BEGIN Data records

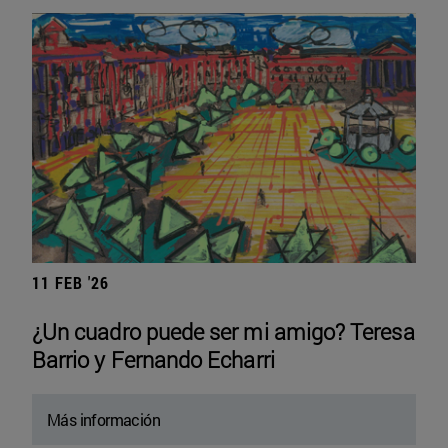
11 FEB '26
¿Un cuadro puede ser mi amigo? Teresa
Barrio y Fernando Echarri
Más información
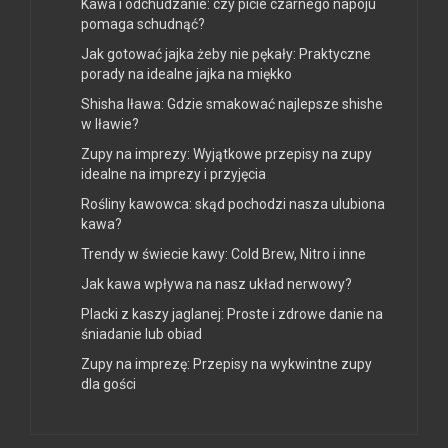
Kawa i odchudzanie: czy picie czarnego napoju
pomaga schudnąć?
Jak gotować jajka żeby nie pękały: Praktyczne
porady na idealne jajka na miękko
Shisha Iława: Gdzie smakować najlepsze shishe
w Iławie?
Zupy na imprezy: Wyjątkowe przepisy na zupy
idealne na imprezy i przyjęcia
Rośliny kawowca: skąd pochodzi nasza ulubiona
kawa?
Trendy w świecie kawy: Cold Brew, Nitro i inne
Jak kawa wpływa na nasz układ nerwowy?
Placki z kaszy jaglanej: Proste i zdrowe danie na
śniadanie lub obiad
Zupy na imprezę: Przepisy na wykwintne zupy
dla gości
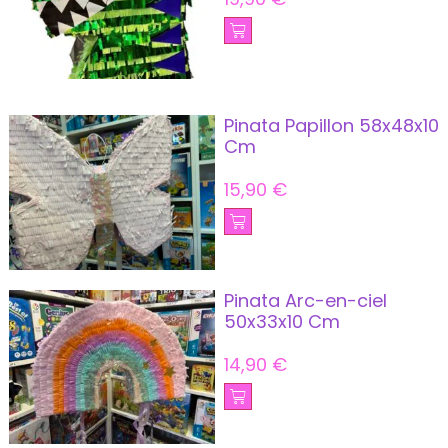
Pinata Papillon 58x48x10
Cm
15,90
€
Pinata Arc-en-ciel
50x33x10 Cm
14,90
€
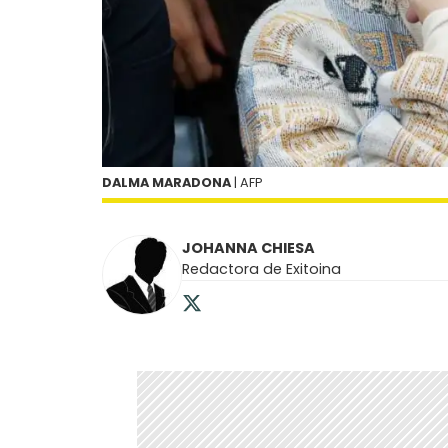
DALMA MARADONA
| AFP
JOHANNA CHIESA
Redactora de Exitoina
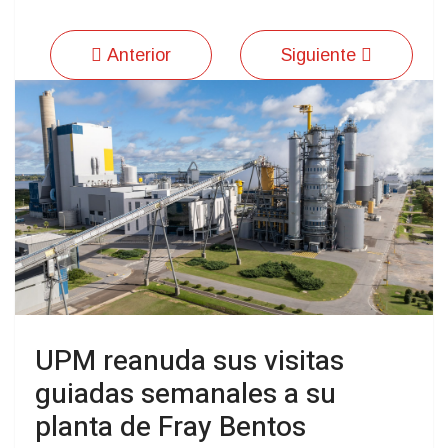
Anterior
Siguiente
UPM reanuda sus visitas
guiadas semanales a su
planta de Fray Bentos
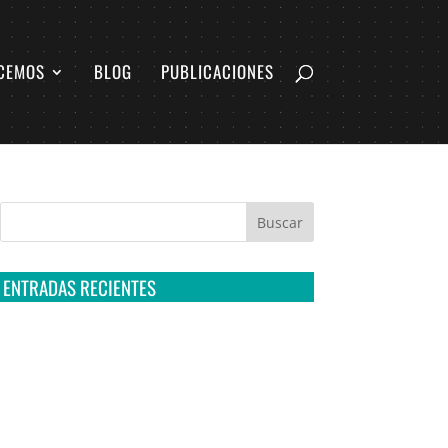
CEMOS
BLOG
PUBLICACIONES
ENTRADAS RECIENTES
Tribunal Colegiado confirma amparo de R3D:
Sedena sigue incumpliendo con la entrega de
contratos de Pegasus
Multa a la FMF confirma riesgos advertidos
sobre el tratamiento de datos sensibles en el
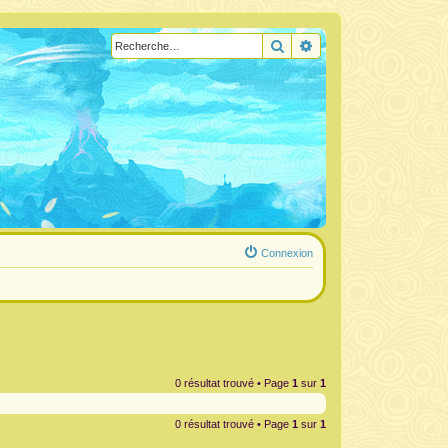
Rechercher
Recherche avancée
Connexion
0 résultat trouvé • Page
1
sur
1
0 résultat trouvé • Page
1
sur
1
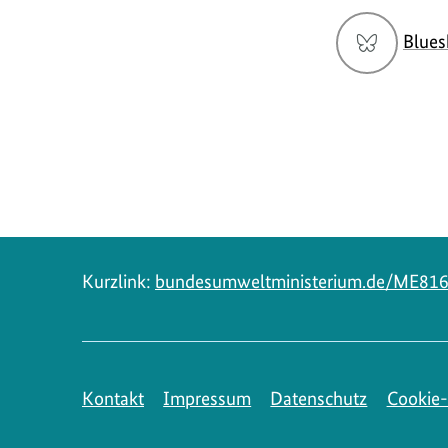
Social
Blues
Media
Navigation
Kurzlink:
bundesumweltministerium.de/ME81
Kontakt
Impressum
Datenschutz
Cookie-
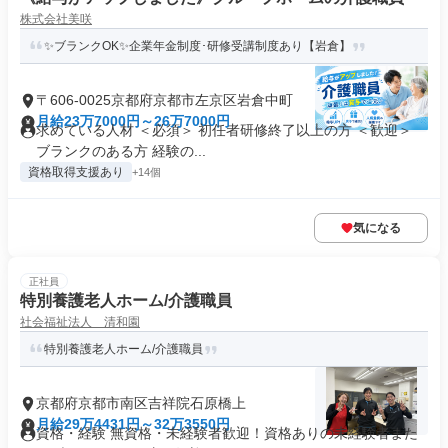
株式会社美咲
✨ブランクOK✨企業年金制度･研修受講制度あり【岩倉】
〒606-0025京都府京都市左京区岩倉中町
月給23万7000円～26万7000円
求めている人材 ＜必須＞ 初任者研修終了以上の方 ＜歓迎＞
ブランクのある方 経験の...
資格取得支援あり
+14個
気になる
正社員
特別養護老人ホーム/介護職員
社会福祉法人 清和園
特別養護老人ホーム/介護職員
京都府京都市南区吉祥院石原橋上
月給29万4431円～32万3550円
資格・経験 無資格・未経験者歓迎！資格ありの未経験者また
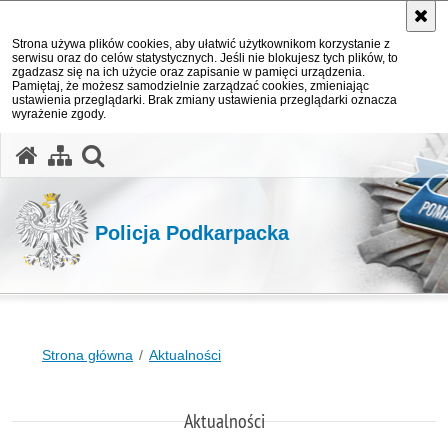
Strona używa plików cookies, aby ułatwić użytkownikom korzystanie z
serwisu oraz do celów statystycznych. Jeśli nie blokujesz tych plików, to
zgadzasz się na ich użycie oraz zapisanie w pamięci urządzenia.
Pamiętaj, że możesz samodzielnie zarządzać cookies, zmieniając
ustawienia przeglądarki. Brak zmiany ustawienia przeglądarki oznacza
wyrażenie zgody.
otwórz wyszukiwarkę
Policja Podkarpacka
Strona główna
Aktualności
Aktualności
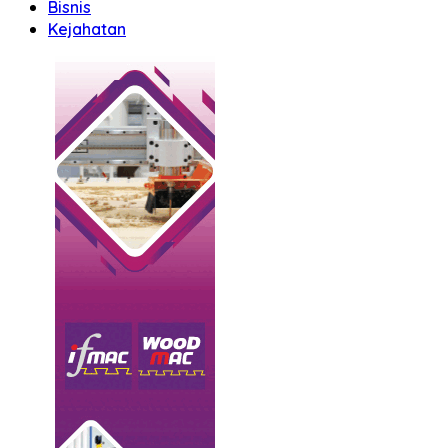
Bisnis
Kejahatan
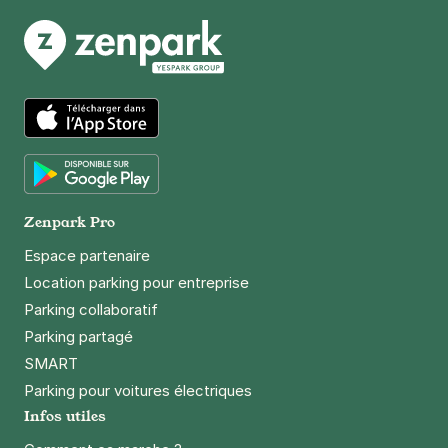
App Store
Google Play
Zenpark Pro
Espace partenaire
Location parking pour entreprise
Parking collaboratif
Parking partagé
SMART
Parking pour voitures électriques
Infos utiles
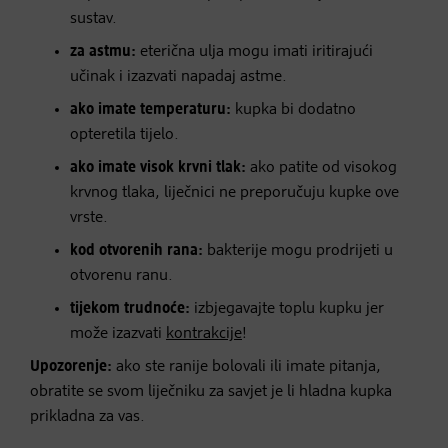
sustav.
za astmu:
eterična ulja mogu imati iritirajući
učinak i izazvati napadaj astme.
ako imate temperaturu:
kupka bi dodatno
opteretila tijelo.
ako imate visok krvni tlak:
ako patite od visokog
krvnog tlaka, liječnici ne preporučuju kupke ove
vrste.
kod otvorenih rana:
bakterije mogu prodrijeti u
otvorenu ranu.
tijekom trudnoće:
izbjegavajte toplu kupku jer
može izazvati
kontrakcije
!
Upozorenje:
ako ste ranije bolovali ili imate pitanja,
obratite se svom liječniku za savjet je li hladna kupka
prikladna za vas.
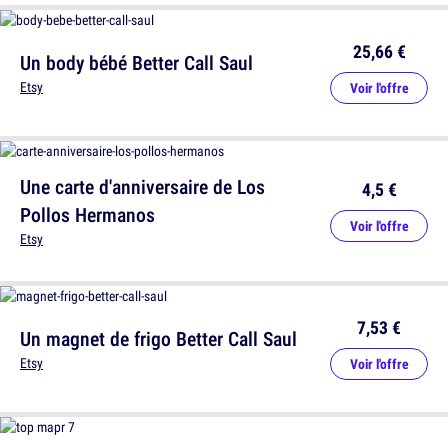
25,66 €
Un body bébé Better Call Saul
Etsy
Voir l'offre
Une carte d'anniversaire de Los
4,5 €
Pollos Hermanos
Voir l'offre
Etsy
7,53 €
Un magnet de frigo Better Call Saul
Etsy
Voir l'offre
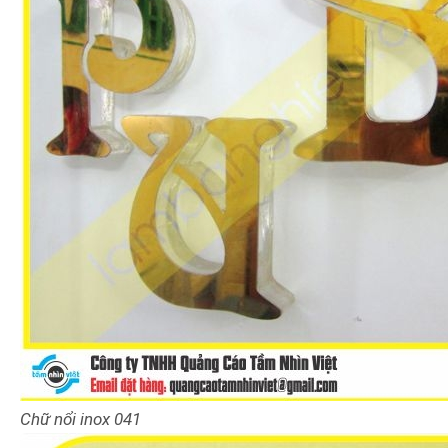
Chữ nổi inox 041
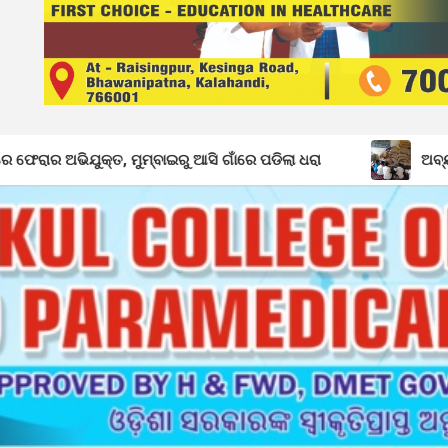
ବାଇରୁ ଆସି ଗାଁରେ ପଡିଲା ଧରା
ଅବ୍ୟବସ୍ଥାରେ ଡ଼ୁମେରପଡା ପ୍ରା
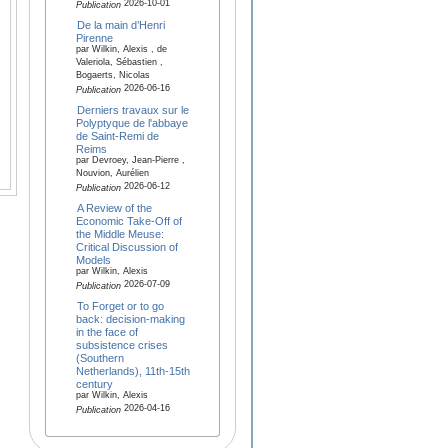
2026-10-01
Publication
De la main d’Henri
Pirenne
par Wilkin, Alexis , de
Valeriola, Sébastien ,
Bogaerts, Nicolas
2026-06-16
Publication
Derniers travaux sur le
Polyptyque de l'abbaye
de Saint-Remi de
Reims
par Devroey, Jean-Pierre ,
Nouvion, Aurélien
2026-06-12
Publication
A Review of the
Economic Take-Off of
the Middle Meuse:
Critical Discussion of
Models
par Wilkin, Alexis
2026-07-09
Publication
To Forget or to go
back: decision-making
in the face of
subsistence crises
(Southern
Netherlands), 11th-15th
century
par Wilkin, Alexis
2026-04-16
Publication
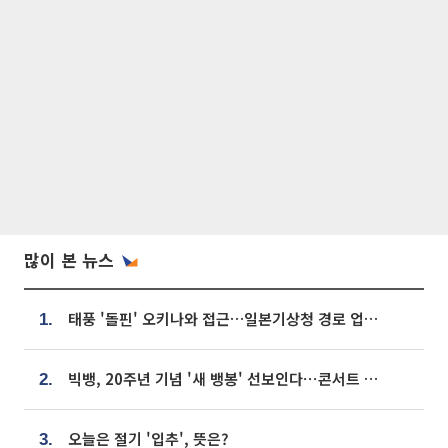
많이 본 뉴스
태풍 '돌핀' 오키나와 접근…일본기상청 경로 업데이트
1.
빅뱅, 20주년 기념 '새 뱅봉' 선보인다⋯콘서트 앞두고 팝업 개최
2.
오늘은 절기 '입추', 뜻은?
3.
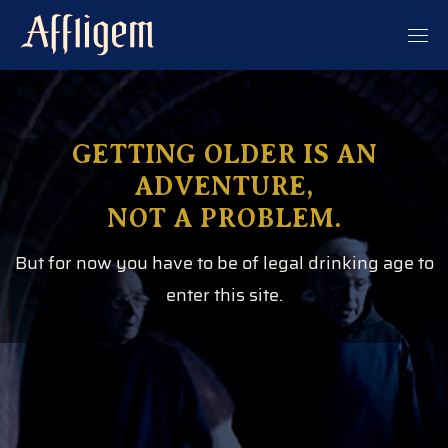
GETTING OLDER IS AN
ADVENTURE,
NOT A PROBLEM.
But for now you have to be of legal drinking age to
enter this site.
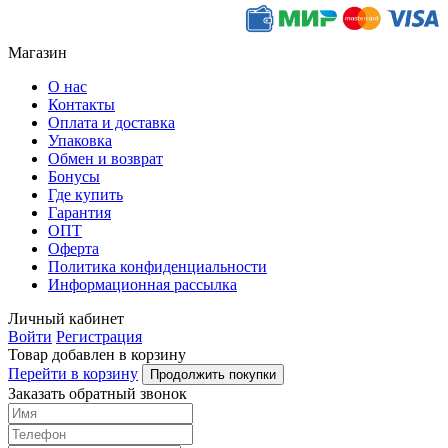
Магазин
О нас
Контакты
Оплата и доставка
Упаковка
Обмен и возврат
Бонусы
Где купить
Гарантия
ОПТ
Оферта
Политика конфиденциальности
Информационная рассылка
Личный кабинет
Войти
Регистрация
Товар добавлен в корзину
Перейти в корзину
Продолжить покупки
Заказать обратный звонок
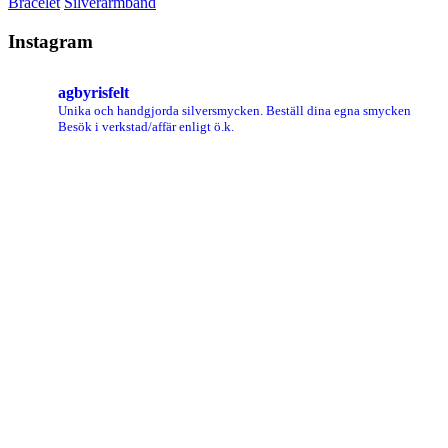
Bracelet
Silverarmband
Instagram
agbyrisfelt
Unika och handgjorda silversmycken.
Beställ dina egna smycken
Besök i verkstad/affär enligt ö.k.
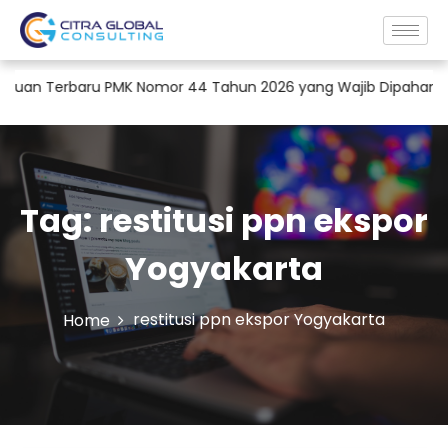
uan Terbaru PMK Nomor 44 Tahun 2026 yang Wajib Dipahami Per
Tag:
restitusi ppn ekspor
Yogyakarta
restitusi ppn ekspor Yogyakarta
Home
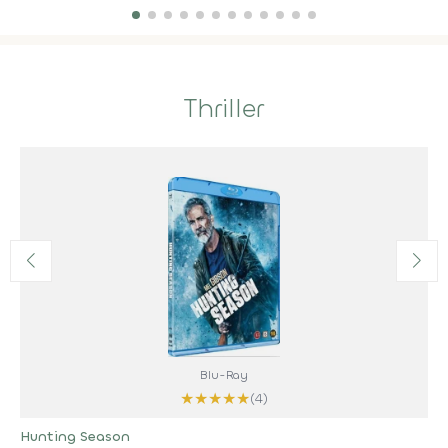
Thriller
Blu-Ray
★
★
★
★
★
(4)
Hunting Season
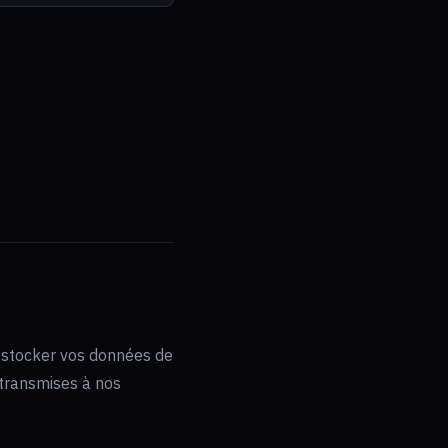
 stocker vos données de
 transmises à nos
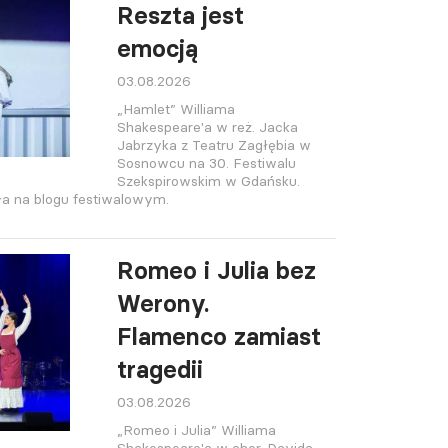
Reszta jest
emocją
03.08.2026
„Hamlet” Williama
Shakespeare'a w reż. Jacka
Jabrzyka z Teatru Zagłębia w
Sosnowcu na 30. Festiwalu
Szekspirowskim w Gdańsku.
a na blogu festiwalowym.
Romeo i Julia bez
Werony.
Flamenco zamiast
tragedii
03.08.2026
„Romeo i Julia” Williama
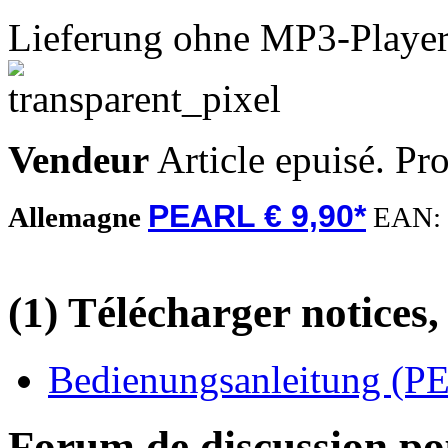
Lieferung ohne MP3-Playe
Vendeur
Article epuisé. Pr
PEARL € 9,90*
Allemagne
EAN:
(1) Télécharger notices,
Bedienungsanleitung (PE
Forum de discussion pou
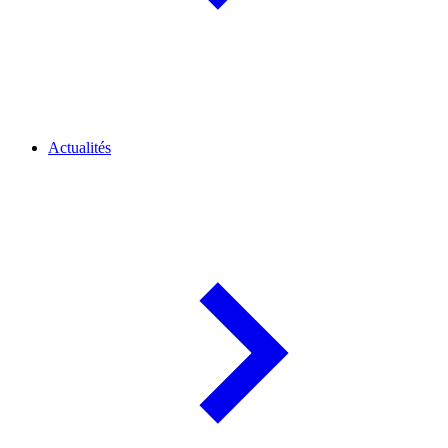
Actualités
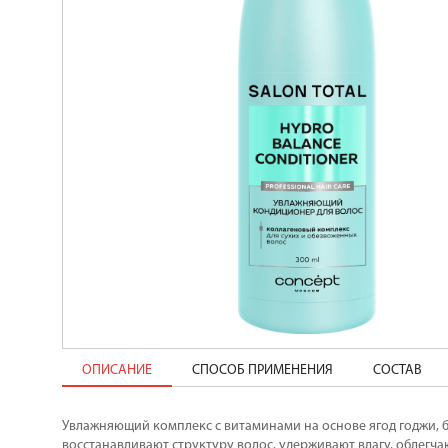
ОПИСАНИЕ
СПОСОБ ПРИМЕНЕНИЯ
СОСТАВ
Увлажняющий комплекс с витаминами на основе ягод годжи, 
восстанавливают структуру волос, удерживают влагу, облегча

END Data records

- Brief
Retype the records above exactly, pictures omitted.

- Your response
11 FEB '26
¿Un cuadro puede ser mi amigo? Teresa
Barrio y Fernando Echarri
Más información
Kawa i odchudzanie: czy picie czarnego napoju
pomaga schudnąć?
Jak gotować jajka żeby nie pękały: Praktyczne
porady na idealne jajka na miękko
Shisha Iława: Gdzie smakować najlepsze shishe
w Iławie?
Zupy na imprezy: Wyjątkowe przepisy na zupy
idealne na imprezy i przyjęcia
Rośliny kawowca: skąd pochodzi nasza ulubiona
kawa?
Trendy w świecie kawy: Cold Brew, Nitro i inne
Jak kawa wpływa na nasz układ nerwowy?
Placki z kaszy jaglanej: Proste i zdrowe danie na
śniadanie lub obiad
Zupy na imprezę: Przepisy na wykwintne zupy
dla gości
Pinata Papillon 58x48x10
Cm
15,90
€
Pinata Arc-en-ciel
50x33x10 Cm
14,90
€
DALMA MARADONA
| AFP
JOHANNA CHIESA
Redactora de Exitoina
Anterior
Siguiente
UPM reanuda sus visitas
guiadas semanales a su
planta de Fray Bentos
CEMOS
BLOG
PUBLICACIONES
ENTRADAS RECIENTES
Tribunal Colegiado confirma amparo de R3D:
Sedena sigue incumpliendo con la entrega de
contratos de Pegasus
Multa a la FMF confirma riesgos advertidos
sobre el tratamiento de datos sensibles en el
Rechercher
Recherche avancée
Connexion
0 résultat trouvé • Page
1
sur
1
0 résultat trouvé • Page
1
sur
1
Social
Blues
Media
Navigation
Kurzlink:
bundesumweltministerium.de/ME81
Kontakt
Impressum
Datenschutz
Cookie-
株式会社美咲
✨ブランクOK✨企業年金制度･研修受講制度あり【岩倉】
〒606-0025京都府京都市左京区岩倉中町
月給23万7000円～26万7000円
求めている人材 ＜必須＞ 初任者研修終了以上の方 ＜歓迎＞
ブランクのある方 経験の...
資格取得支援あり
+14個
気になる
正社員
特別養護老人ホーム/介護職員
社会福祉法人 清和園
特別養護老人ホーム/介護職員
京都府京都市南区吉祥院石原橋上
月給29万4431円～32万3550円
資格・経験 無資格・未経験者歓迎！資格ありの未経験者また
Strona używa plików cookies, aby ułatwić użytkownikom korzystanie z
serwisu oraz do celów statystycznych. Jeśli nie blokujesz tych plików, to
zgadzasz się na ich użycie oraz zapisanie w pamięci urządzenia.
Pamiętaj, że możesz samodzielnie zarządzać cookies, zmieniając
ustawienia przeglądarki. Brak zmiany ustawienia przeglądarki oznacza
wyrażenie zgody.
otwórz wyszukiwarkę
Policja Podkarpacka
Strona główna
Aktualności
Aktualności
Bisnis
Kejahatan
App Store
Google Play
Zenpark Pro
Espace partenaire
Location parking pour entreprise
Parking collaboratif
Parking partagé
SMART
Parking pour voitures électriques
Infos utiles
sustav.
za astmu:
eterična ulja mogu imati iritirajući
učinak i izazvati napadaj astme.
ako imate temperaturu:
kupka bi dodatno
opteretila tijelo.
ako imate visok krvni tlak:
ako patite od visokog
krvnog tlaka, liječnici ne preporučuju kupke ove
vrste.
kod otvorenih rana:
bakterije mogu prodrijeti u
otvorenu ranu.
tijekom trudnoće:
izbjegavajte toplu kupku jer
može izazvati
kontrakcije
!
Upozorenje:
ako ste ranije bolovali ili imate pitanja,
obratite se svom liječniku za savjet je li hladna kupka
prikladna za vas.
25,66 €
Un body bébé Better Call Saul
Etsy
Voir l'offre
Une carte d'anniversaire de Los
4,5 €
Pollos Hermanos
Voir l'offre
Etsy
7,53 €
Un magnet de frigo Better Call Saul
Etsy
Voir l'offre
Chữ nổi inox 041
ବାଇରୁ ଆସି ଗାଁରେ ପଡିଲା ଧରା
ଅବ୍ୟବସ୍ଥାରେ ଡ଼ୁମେରପଡା ପ୍ରା
2026-10-01
Publication
De la main d’Henri
Pirenne
par Wilkin, Alexis , de
Valeriola, Sébastien ,
Bogaerts, Nicolas
2026-06-16
Publication
Derniers travaux sur le
Polyptyque de l'abbaye
de Saint-Remi de
Reims
par Devroey, Jean-Pierre ,
Nouvion, Aurélien
2026-06-12
Publication
A Review of the
Economic Take-Off of
the Middle Meuse:
Critical Discussion of
Models
par Wilkin, Alexis
2026-07-09
Publication
To Forget or to go
back: decision-making
in the face of
subsistence crises
(Southern
Netherlands), 11th-15th
century
par Wilkin, Alexis
2026-04-16
Publication
많이 본 뉴스
태풍 '돌핀' 오키나와 접근…일본기상청 경로 업데이트
1.
빅뱅, 20주년 기념 '새 뱅봉' 선보인다⋯콘서트 앞두고 팝업 개최
2.
오늘은 절기 '입추', 뜻은?
3.
GETTING OLDER IS AN
ADVENTURE,
NOT A PROBLEM.
But for now you have to be of legal drinking age to
enter this site.
Магазин
О нас
Контакты
Оплата и доставка
Упаковка
Обмен и возврат
Бонусы
Где купить
Гарантия
ОПТ
Оферта
Политика конфиденциальности
Информационная рассылка
Личный кабинет
Войти
Регистрация
Товар добавлен в корзину
Перейти в корзину
Продолжить покупки
Заказать обратный звонок
Bracelet
Silverarmband
Instagram
agbyrisfelt
Unika och handgjorda silversmycken.
Beställ dina egna smycken
Besök i verkstad/affär enligt ö.k.
uan Terbaru PMK Nomor 44 Tahun 2026 yang Wajib Dipahami Per
Tag:
restitusi ppn ekspor
Yogyakarta
restitusi ppn ekspor Yogyakarta
Home
Thriller
Blu-Ray
★
★
★
★
★
(4)
Hunting Season
 stocker vos données de
 transmises à nos
Reszta jest
emocją
03.08.2026
„Hamlet” Williama
Shakespeare'a w reż. Jacka
Jabrzyka z Teatru Zagłębia w
Sosnowcu na 30. Festiwalu
Szekspirowskim w Gdańsku.
a na blogu festiwalowym.
Romeo i Julia bez
Werony.
Flamenco zamiast
tragedii
03.08.2026
„Romeo i Julia” Williama
Lieferung ohne MP3-Playe
Vendeur
Article epuisé. Pr
PEARL € 9,90*
Allemagne
EAN:
(1) Télécharger notices,
Bedienungsanleitung (PE
Forum de discussion pou
Actualités
ОПИСАНИЕ
СПОСОБ ПРИМЕНЕНИЯ
СОСТАВ
Увлажняющий комплекс с витаминами на основе ягод годжи, 
восстанавливают структуру волос, удерживают влагу, облегча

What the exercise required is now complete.